▶ **Trecho para leitura**:
=====

Neste período, o trabalho social passou a ser secundário e alguns escritórios

declararam ser desnecessário o trabalho da BES. Ao ser desvinculado dos projetos da área

técnica e com a forte redução de recursos humanos e financeiros, muitos extensionistas

suspeitavam que o programa de bem-estar social seria extinto progressivamente. Porém, na

ótica dos extensionistas pioneiros, o papel da BES era decisivo, embora haja entre eles, quem

afirme que elas nunca tiveram seu trabalho reconhecido, tendo ficado em plano secundário em

todos os aspectos, até mesmo no que diz respeito ao salário. Em alguns casos, as supervisoras

BES ficaram sem transporte para realizar o seu trabalho no meio rural. Muitas andaram de

caminhão de leite ou transportadas pela prefeitura para manterem seu trabalho. Quanto as

mudanças culturais da primeira para a segunda fase, um dos entrevistados declarou que no

início das atividades da ACAR, as mulheres usavam vestidos no calcanhar e em princípios da

década de 1980 já era possível encontrar quem usasse minissaia pelas roças. No mesmo

sentido, outro entrevistado declarou ter percebido mudanças em relação ao papel da mulher na

família e na sociedade, inclusive das supervisoras BES que tiveram de acompanhar esta

evolução, apesar das mudanças serem mais lentas no campo do que na cidade (SILVA &

LIMA, 1984).

=====

▶ **Tarefa a realizar**: Transforme em lista mais curta o parágrafo do trecho sobre o programa de bem-estar social iniciado por "Neste período, o trabalho social", sem perder os fatos principais.

=====

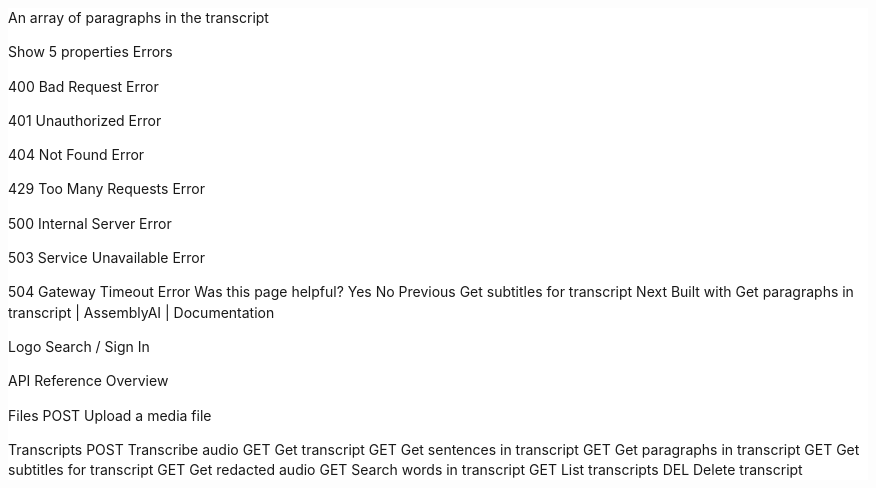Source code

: An array of paragraphs in the transcript

Show 5 properties
Errors

400
Bad Request Error

401
Unauthorized Error

404
Not Found Error

429
Too Many Requests Error

500
Internal Server Error

503
Service Unavailable Error

504
Gateway Timeout Error
Was this page helpful?
Yes
No
Previous
Get subtitles for transcript
Next
Built with
Get paragraphs in transcript | AssemblyAI | Documentation


Logo
Search
/
Sign In

API Reference
Overview

Files
POST
Upload a media file

Transcripts
POST
Transcribe audio
GET
Get transcript
GET
Get sentences in transcript
GET
Get paragraphs in transcript
GET
Get subtitles for transcript
GET
Get redacted audio
GET
Search words in transcript
GET
List transcripts
DEL
Delete transcript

=====

▶ **Solução**:
- O trabalho social ficou em segundo plano, e alguns escritórios consideraram a BES desnecessária.
- Desvinculados dos projetos técnicos e com menos recursos humanos e financeiros, muitos extensionistas temiam a extinção gradual do programa de bem-estar social.
- Para os extensionistas pioneiros, a BES tinha papel decisivo. Alguns deles, porém, dizem que esse trabalho nunca foi reconhecido e ficou em segundo plano, até no salário.
- Algumas supervisoras BES ficaram sem transporte e passaram a viajar em caminhão de leite ou em veículos da prefeitura.
- Um entrevistado relatou mudanças culturais: no início da ACAR as mulheres usavam vestidos até o calcanhar, e no começo da década de 1980 já havia minissaia na roça.
- Outro percebeu mudanças no papel da mulher na família e na sociedade, que as supervisoras BES tiveram de acompanhar, embora fossem mais lentas no campo que na cidade (SILVA & LIMA, 1984).